Reputation: 9206
I expect x to converge to 0, which is minimum of x*x. But this doesn't happen. What am I doing wrong in this small sample code:
import torch
from torch.autograd import Variable
tns = torch.FloatTensor([3])
x = Variable(tns, requires_grad=True)
z = x*x
opt = torch.optim.Adam([x], lr=.01, betas=(0.5, 0.999))
for i in range(3000):
z.backward(retain_graph=True) # Calculate gradients
opt.step()
print(x)
Upvotes: 3
Views: 1781
Reputation: 1938
The problem you have is that you don't zero the gradients when you are calculating each loop. Instead, by setting retain_graph=True
and not calling opt.zero_grad()
at each step of the loop you are actually adding the gradients calculated to ALL previous gradients calculated. So instead of taking a step in gradient descent, you are taking a step with respect to all accumulated gradients which is certainly NOT what you want.
You should instead make sure to call opt.zero_grad()
at the beginning of your loop, and move the z=x*x
inside your loop so that you don't have to retain_graph
.
I made these slight modifications:
import torch
from torch.autograd import Variable
tns = torch.FloatTensor([3])
x = Variable(tns, requires_grad=True)
opt = torch.optim.Adam([x], lr=.01, betas=(0.5, 0.999))
for i in range(3000):
opt.zero_grad()
z = x*x
z.backward() # Calculate gradients
opt.step()
print(x)
And my final x
is 1e-25
.
Upvotes: 5

(Data for chart understanding)
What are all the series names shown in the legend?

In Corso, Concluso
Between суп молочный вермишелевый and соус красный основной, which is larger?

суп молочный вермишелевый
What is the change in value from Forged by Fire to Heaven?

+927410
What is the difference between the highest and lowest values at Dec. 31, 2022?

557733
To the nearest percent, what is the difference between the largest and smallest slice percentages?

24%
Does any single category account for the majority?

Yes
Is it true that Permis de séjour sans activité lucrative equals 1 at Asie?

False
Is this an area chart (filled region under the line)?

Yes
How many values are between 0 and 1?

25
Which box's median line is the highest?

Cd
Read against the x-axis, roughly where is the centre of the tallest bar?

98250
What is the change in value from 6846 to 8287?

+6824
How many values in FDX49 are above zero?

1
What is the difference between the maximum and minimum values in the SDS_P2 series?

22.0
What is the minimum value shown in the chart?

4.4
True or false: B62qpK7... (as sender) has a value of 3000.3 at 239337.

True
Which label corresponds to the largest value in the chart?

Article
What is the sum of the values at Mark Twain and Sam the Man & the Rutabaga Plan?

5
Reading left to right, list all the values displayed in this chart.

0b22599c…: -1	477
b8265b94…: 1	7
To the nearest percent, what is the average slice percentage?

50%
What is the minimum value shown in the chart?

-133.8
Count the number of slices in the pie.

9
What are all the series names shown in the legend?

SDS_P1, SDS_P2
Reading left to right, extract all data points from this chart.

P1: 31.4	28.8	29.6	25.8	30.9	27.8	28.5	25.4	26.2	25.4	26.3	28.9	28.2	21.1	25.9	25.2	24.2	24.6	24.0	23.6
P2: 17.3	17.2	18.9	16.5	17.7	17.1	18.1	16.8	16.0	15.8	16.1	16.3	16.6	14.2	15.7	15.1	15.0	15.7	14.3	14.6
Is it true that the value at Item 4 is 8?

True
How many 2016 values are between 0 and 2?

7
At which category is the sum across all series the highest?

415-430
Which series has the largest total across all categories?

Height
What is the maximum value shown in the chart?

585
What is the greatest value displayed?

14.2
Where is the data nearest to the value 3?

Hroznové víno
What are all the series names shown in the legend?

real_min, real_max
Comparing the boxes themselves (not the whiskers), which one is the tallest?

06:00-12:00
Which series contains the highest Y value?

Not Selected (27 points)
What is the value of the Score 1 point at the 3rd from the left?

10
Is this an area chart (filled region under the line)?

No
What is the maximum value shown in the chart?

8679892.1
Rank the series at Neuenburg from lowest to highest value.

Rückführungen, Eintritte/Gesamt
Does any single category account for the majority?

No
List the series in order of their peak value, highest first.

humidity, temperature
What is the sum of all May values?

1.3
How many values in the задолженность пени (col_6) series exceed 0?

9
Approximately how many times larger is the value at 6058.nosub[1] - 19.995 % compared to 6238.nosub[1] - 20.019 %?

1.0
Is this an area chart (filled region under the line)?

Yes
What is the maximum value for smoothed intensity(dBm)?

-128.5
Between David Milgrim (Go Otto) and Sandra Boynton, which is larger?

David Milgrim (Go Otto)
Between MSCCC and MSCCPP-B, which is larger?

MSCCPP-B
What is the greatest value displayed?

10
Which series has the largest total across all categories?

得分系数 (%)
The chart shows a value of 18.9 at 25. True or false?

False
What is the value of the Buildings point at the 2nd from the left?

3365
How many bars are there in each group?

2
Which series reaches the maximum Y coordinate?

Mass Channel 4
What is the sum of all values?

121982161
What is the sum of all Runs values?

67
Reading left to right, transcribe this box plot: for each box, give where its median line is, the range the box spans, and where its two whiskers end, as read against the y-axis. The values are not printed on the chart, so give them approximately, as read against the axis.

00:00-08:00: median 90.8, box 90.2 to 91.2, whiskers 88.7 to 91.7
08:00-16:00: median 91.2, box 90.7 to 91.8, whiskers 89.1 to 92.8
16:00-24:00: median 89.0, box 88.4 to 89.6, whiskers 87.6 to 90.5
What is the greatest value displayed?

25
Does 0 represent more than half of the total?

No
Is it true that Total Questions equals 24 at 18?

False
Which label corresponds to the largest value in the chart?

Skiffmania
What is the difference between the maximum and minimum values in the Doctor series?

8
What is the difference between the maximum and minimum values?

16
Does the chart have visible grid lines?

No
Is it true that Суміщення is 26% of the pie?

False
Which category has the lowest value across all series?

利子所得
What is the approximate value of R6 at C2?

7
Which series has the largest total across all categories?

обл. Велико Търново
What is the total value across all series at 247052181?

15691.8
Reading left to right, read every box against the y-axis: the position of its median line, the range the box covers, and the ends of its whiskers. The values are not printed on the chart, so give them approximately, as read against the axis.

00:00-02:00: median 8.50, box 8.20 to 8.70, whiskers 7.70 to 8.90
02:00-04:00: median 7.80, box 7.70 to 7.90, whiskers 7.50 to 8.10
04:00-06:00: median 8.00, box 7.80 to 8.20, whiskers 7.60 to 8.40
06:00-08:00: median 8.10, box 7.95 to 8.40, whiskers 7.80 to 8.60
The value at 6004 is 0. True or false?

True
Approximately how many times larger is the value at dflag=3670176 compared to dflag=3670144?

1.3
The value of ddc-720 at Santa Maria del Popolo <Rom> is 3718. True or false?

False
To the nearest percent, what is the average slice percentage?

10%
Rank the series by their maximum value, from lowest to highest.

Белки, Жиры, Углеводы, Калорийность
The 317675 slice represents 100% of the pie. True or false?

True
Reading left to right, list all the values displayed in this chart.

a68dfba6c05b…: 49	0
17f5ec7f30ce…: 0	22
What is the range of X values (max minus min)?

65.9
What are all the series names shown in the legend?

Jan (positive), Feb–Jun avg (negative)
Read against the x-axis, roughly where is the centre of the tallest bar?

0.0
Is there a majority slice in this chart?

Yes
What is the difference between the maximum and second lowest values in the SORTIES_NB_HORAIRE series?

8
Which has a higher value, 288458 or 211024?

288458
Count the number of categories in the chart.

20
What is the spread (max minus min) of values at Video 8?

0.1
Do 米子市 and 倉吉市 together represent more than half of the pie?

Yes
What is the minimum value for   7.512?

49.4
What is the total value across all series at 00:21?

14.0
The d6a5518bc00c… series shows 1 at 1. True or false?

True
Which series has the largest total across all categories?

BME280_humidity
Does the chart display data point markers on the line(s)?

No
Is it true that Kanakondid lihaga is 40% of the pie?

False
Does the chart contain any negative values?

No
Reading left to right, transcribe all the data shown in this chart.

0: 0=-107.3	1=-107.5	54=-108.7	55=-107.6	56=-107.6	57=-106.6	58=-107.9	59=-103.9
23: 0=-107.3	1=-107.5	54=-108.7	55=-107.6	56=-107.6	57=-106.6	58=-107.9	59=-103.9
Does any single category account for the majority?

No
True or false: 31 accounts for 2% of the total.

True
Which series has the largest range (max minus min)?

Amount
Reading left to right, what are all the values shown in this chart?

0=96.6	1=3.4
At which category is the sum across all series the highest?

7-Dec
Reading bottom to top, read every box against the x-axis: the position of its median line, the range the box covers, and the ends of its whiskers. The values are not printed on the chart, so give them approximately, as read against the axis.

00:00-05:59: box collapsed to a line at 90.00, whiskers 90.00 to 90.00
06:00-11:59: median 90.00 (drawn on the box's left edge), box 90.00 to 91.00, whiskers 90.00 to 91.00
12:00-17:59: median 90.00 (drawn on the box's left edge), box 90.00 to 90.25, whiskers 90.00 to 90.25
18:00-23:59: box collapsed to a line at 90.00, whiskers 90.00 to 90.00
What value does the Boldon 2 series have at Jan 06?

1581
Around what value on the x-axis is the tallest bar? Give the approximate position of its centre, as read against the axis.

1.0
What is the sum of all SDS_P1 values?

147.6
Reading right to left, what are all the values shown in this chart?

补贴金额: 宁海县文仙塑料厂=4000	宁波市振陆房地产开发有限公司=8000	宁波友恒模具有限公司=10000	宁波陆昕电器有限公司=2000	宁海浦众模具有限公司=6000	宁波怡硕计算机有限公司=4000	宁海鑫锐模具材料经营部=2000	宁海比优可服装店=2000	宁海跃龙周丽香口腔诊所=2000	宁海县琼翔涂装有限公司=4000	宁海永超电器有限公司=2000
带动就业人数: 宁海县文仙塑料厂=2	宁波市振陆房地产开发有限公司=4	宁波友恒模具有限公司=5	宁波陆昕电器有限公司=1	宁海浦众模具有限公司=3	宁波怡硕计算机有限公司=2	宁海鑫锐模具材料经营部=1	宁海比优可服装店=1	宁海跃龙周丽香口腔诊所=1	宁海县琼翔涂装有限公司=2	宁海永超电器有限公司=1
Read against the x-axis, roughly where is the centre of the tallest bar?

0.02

To do:
- A) In the PyTorch optimization thread, what final value of x does the reply report after its modifications?
- B) Repeat the rows word for word, from the line with "00:00-02:00: median 8.50, box" to the line with "Which has a higher value, 288458 or 211024?".

Results in order:
- A) 1e-25

- B)
00:00-02:00: median 8.50, box 8.20 to 8.70, whiskers 7.70 to 8.90
02:00-04:00: median 7.80, box 7.70 to 7.90, whiskers 7.50 to 8.10
04:00-06:00: median 8.00, box 7.80 to 8.20, whiskers 7.60 to 8.40
06:00-08:00: median 8.10, box 7.95 to 8.40, whiskers 7.80 to 8.60
The value at 6004 is 0. True or false?

True
Approximately how many times larger is the value at dflag=3670176 compared to dflag=3670144?

1.3
The value of ddc-720 at Santa Maria del Popolo <Rom> is 3718. True or false?

False
To the nearest percent, what is the average slice percentage?

10%
Rank the series by their maximum value, from lowest to highest.

Белки, Жиры, Углеводы, Калорийность
The 317675 slice represents 100% of the pie. True or false?

True
Reading left to right, list all the values displayed in this chart.

a68dfba6c05b…: 49	0
17f5ec7f30ce…: 0	22
What is the range of X values (max minus min)?

65.9
What are all the series names shown in the legend?

Jan (positive), Feb–Jun avg (negative)
Read against the x-axis, roughly where is the centre of the tallest bar?

0.0
Is there a majority slice in this chart?

Yes
What is the difference between the maximum and second lowest values in the SORTIES_NB_HORAIRE series?

8
Which has a higher value, 288458 or 211024?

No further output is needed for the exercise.